How to discourage untidy workplace habits
Office support and HR teams don’t have an easy job when it comes to keeping order in the workplace. From discouraging people from eating at their desks to kitchen etiquette they’ll do anything to get colleagues to clean up after themselves.
Tidy office, tidy mind
According to a leading workplace Professor, a messy office is not only a health hazard it also affects productivity and wellbeing. Writing in Harvard Business Review Dr Libby Sander, MD of Future of Work Project, said: “the physical environment of the workplace has a significant effect on the way that we work. When our space is a mess, so are we.”
According to Dr Sander, physical clutter has been shown to negatively influence cognition, emotions and behaviour. It can affect both our decision-making ability and relationships with others. In fact, if your workspace is messy, your colleagues are more likely to think you less conscientious, even neurotic or disagreeable.
More frequent cleaning
One solution is to clean more often. Francisca Kozijn is the Office Manager and H&S Officer for a London-based asset management company. To help cope with the washing-up generated by her co-workers she introduced a midday professional clean.
“The kitchen was constantly a mess,” said Cis. “But you have to weigh up whether you want people to put everything in the dishwasher as this then gets opened and closed too many times, which breaks the door. So, I have a cleaner in the middle of the day.”
Cis also introduced a six-monthly deep clean to her workplace. “This is important for the wellbeing of employees,” she explains. “The office is in the middle of London so employees drag in all sorts from the environment, most of which you can’t see.”
Lead by example
Amantha Imber, CEO of Inventium decided to do something about the eating at desks culture that was prevalent throughout her organisation. For one week she decided not to eat lunch at her desk and asked her team to do the same.
At the end of the week, everyone managed to eat away from their desk at least once. “Breaking the habit of eating lunch at your desk is hard,” she wrote in Entrepreneur Magazine. “Try taking a series of small steps to change your habit, such as aiming to not eat lunch at your desk for just one week. Reflect on how that improves your work and energy. And hopefully, the change you see will motivate you to keep having a proper lunch break at work.”
Connect cleanliness with brand identity
Borg & Overström has a strong brand identity, which we carry through into our workplace and culture. In addition to professional routine cleaning, everyone is expected to take responsibility for keeping their workspace clean and organised.

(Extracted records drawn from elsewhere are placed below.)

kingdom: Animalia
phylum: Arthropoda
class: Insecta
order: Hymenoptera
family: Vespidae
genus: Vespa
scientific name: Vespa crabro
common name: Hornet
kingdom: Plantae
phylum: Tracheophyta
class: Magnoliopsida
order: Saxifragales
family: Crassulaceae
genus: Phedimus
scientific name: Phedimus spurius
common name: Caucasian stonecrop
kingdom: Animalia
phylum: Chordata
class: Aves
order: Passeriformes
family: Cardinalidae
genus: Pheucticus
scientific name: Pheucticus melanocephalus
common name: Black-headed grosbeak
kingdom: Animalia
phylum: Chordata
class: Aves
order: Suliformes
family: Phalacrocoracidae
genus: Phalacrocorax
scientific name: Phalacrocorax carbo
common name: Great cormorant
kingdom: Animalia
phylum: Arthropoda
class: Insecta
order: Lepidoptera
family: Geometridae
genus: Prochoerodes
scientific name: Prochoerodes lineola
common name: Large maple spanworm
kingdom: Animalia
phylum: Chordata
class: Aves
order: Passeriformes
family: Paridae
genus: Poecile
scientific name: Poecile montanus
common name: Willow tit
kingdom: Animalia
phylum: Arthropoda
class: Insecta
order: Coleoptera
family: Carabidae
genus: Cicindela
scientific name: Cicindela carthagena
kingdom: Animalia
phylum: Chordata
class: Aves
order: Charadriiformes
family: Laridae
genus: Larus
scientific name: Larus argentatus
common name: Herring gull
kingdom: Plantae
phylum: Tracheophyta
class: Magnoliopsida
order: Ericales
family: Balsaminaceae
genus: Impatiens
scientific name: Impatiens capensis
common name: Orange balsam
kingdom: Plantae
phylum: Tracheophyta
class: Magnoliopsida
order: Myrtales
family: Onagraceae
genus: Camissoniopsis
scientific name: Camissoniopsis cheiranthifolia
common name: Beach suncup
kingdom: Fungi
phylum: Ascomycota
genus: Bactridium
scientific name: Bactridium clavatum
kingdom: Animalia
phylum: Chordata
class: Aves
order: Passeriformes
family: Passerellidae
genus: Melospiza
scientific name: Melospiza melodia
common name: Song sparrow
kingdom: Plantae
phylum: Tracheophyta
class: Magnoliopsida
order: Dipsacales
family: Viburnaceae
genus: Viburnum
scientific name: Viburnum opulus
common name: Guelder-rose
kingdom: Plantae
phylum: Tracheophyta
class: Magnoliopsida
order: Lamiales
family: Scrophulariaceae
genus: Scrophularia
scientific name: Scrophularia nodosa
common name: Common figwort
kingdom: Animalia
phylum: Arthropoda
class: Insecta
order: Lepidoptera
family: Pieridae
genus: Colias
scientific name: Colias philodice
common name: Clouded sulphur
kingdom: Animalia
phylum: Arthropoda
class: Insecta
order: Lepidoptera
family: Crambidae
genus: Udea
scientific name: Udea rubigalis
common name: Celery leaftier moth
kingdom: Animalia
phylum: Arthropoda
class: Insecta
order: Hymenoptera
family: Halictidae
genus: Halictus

Zoë Goodenough, Administration Executive, says that with an open plan office and lots of visitors it’s important that everyone tidies up as they go. “In general, people do keep the office organised. Cups, for example, are usually cleared away and put on the trolley by the tea point. We keep what we need on our desk during the day but tidy it away when we leave.”
We’ve also given our team a reusable personal drinking bottle. “These help to keep the place looking tidy,” adds Zoë. “They look really smart and also help reduce single-use plastics.”
Take individual responsibility
Office support and HR teams are the unsung heroes of the workplace. You’ll often find them wiping down meeting room tables, collecting cups, or even tidying restrooms.
It’s time to give them a break…
Eat away from your desk.
Did you know that the average desk is dirtier than a toilet seat? Eating at your desk not only puts yourself at risk of nasty germs but can also be unpleasant for co-workers. Please be considerate, take a break and eat in designated areas.
Wipe it down.
If you share your workspace with others be sure to give it a wipe down each day so it’s clean for the next person. The average telephone harbours over 25,000 germs and some of these can make you unwell.
Cut the clutter.
If your workspace is messy, your colleagues are more likely to think you less conscientious, even neurotic or disagreeable.
Pick it up.
Be a responsible member of the workplace. If you see trash on the floor pick it up and put it in the bin.
Round up the cups.
Help your support and cleaning staff by returning cups and glasses to the designated area, particularly at the end of the day.